### Task to carry out
Reproduce every one of the records below word for word, leaving the pictures out of your answer.

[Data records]
BEGIN

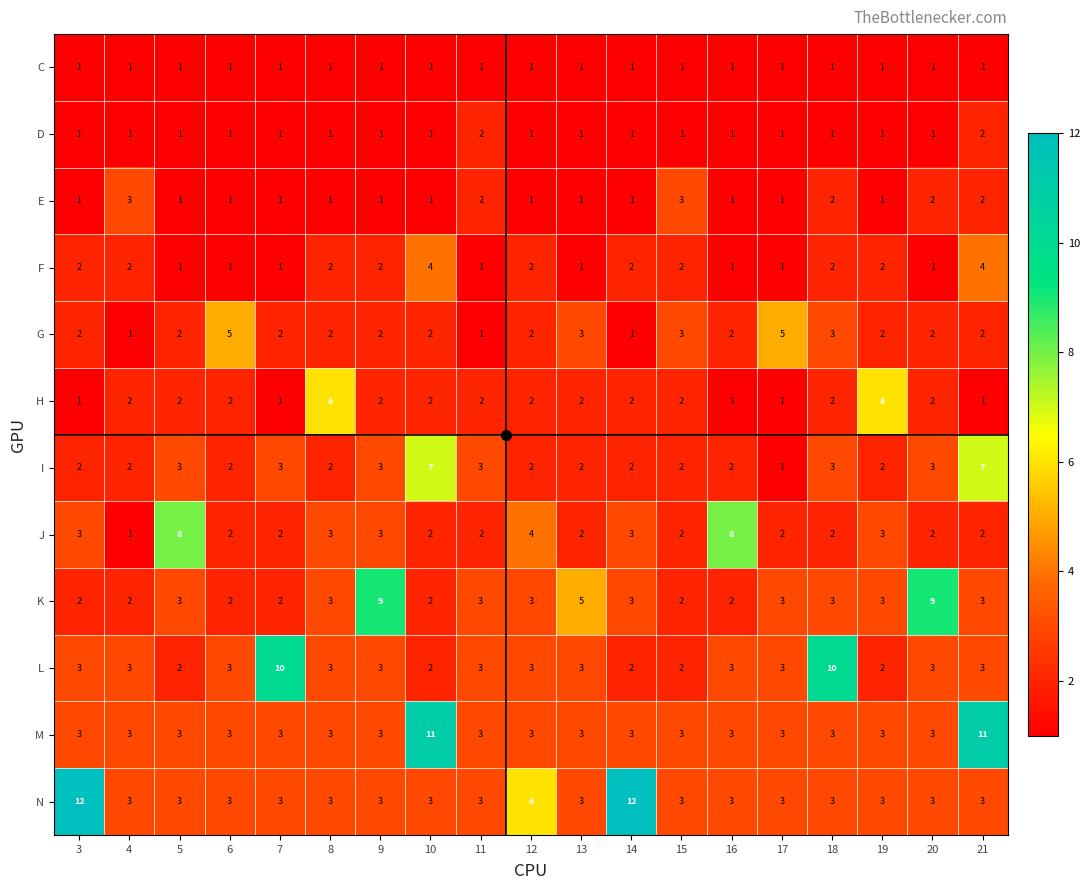

At which category is the sum across all series the highest?

21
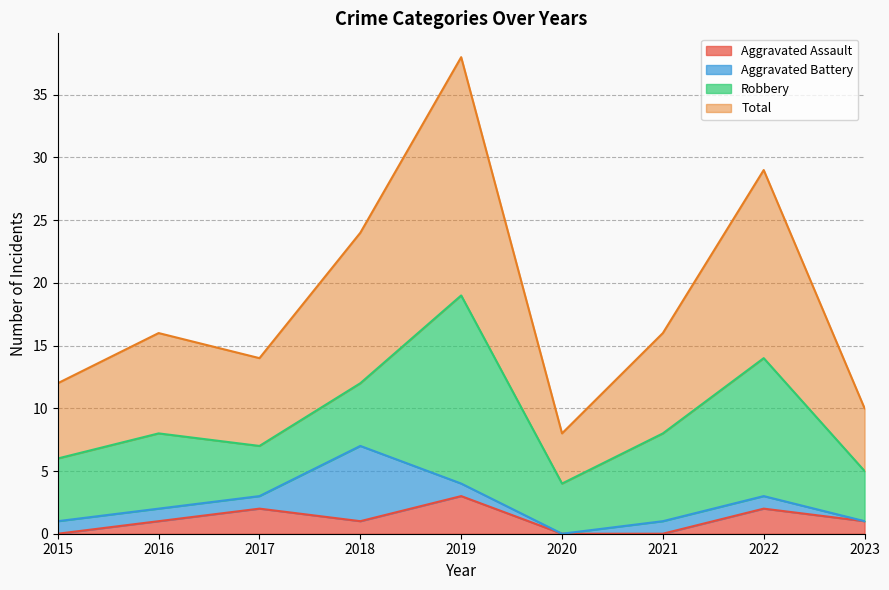

What is the highest value of the Aggravated Assault series?

3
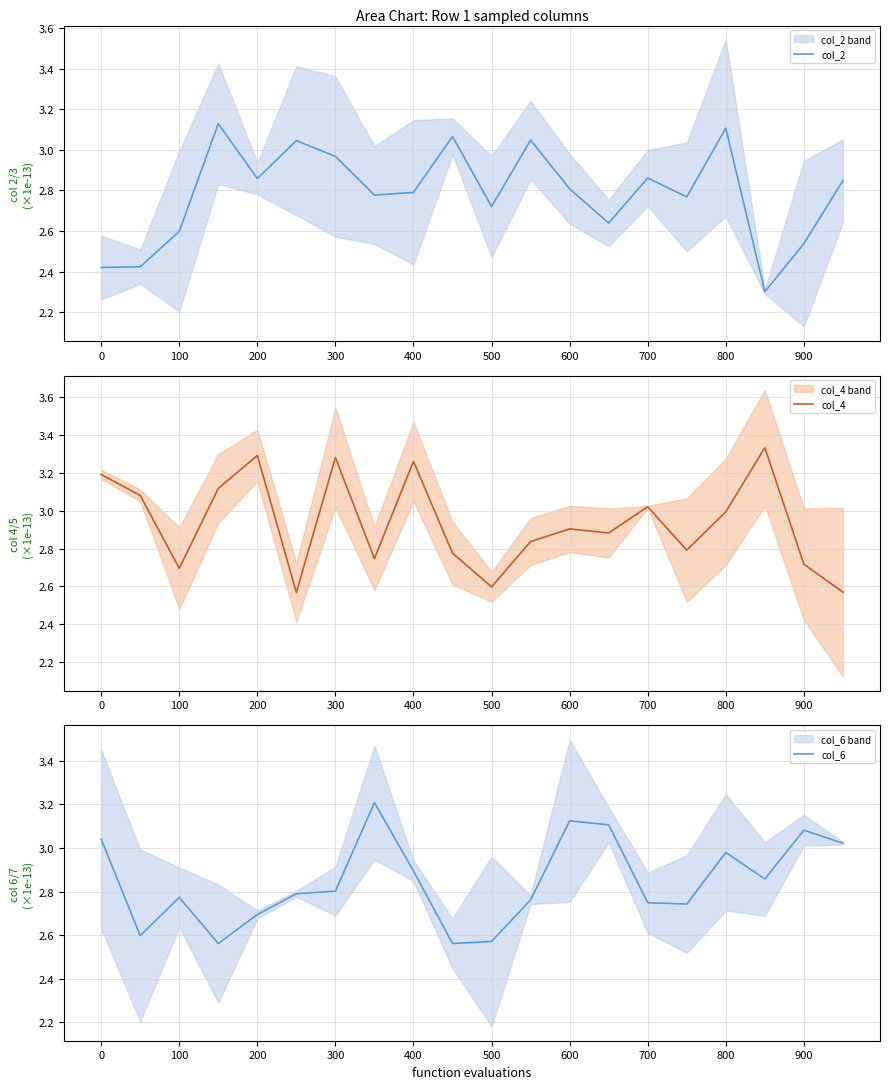

Is it true that col_2 equals 4.5 at 13?

False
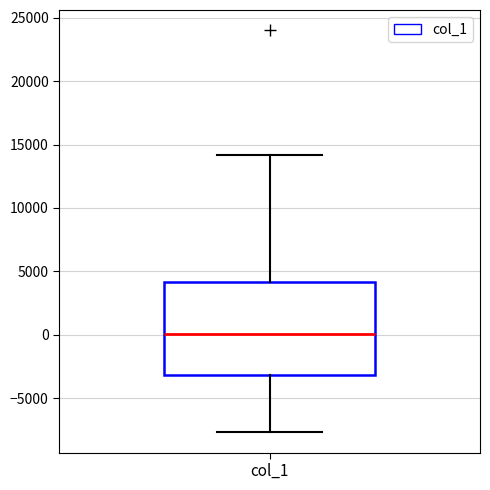

Where is the upper edge of the box for col_1 on the y-axis? The values are not printed on the chart, so give them approximately, as read against the axis.

4000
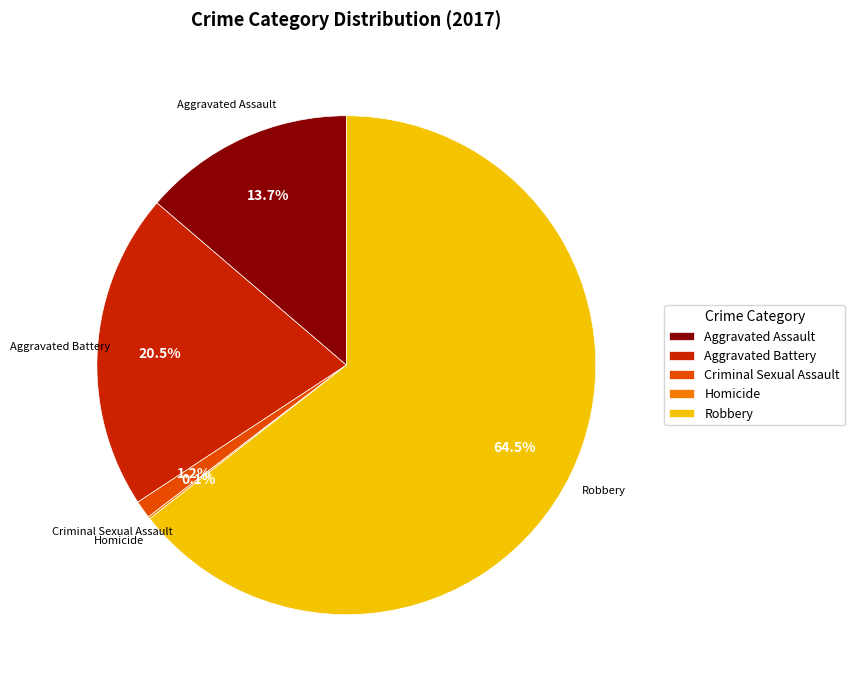

Between Criminal Sexual Assault and Robbery, which is larger?

Robbery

END

### Answer to the exercise
At which category is the sum across all series the highest?

21

What is the highest value of the Aggravated Assault series?

3

Is it true that col_2 equals 4.5 at 13?

False

Where is the upper edge of the box for col_1 on the y-axis? The values are not printed on the chart, so give them approximately, as read against the axis.

4000

Between Criminal Sexual Assault and Robbery, which is larger?

Robbery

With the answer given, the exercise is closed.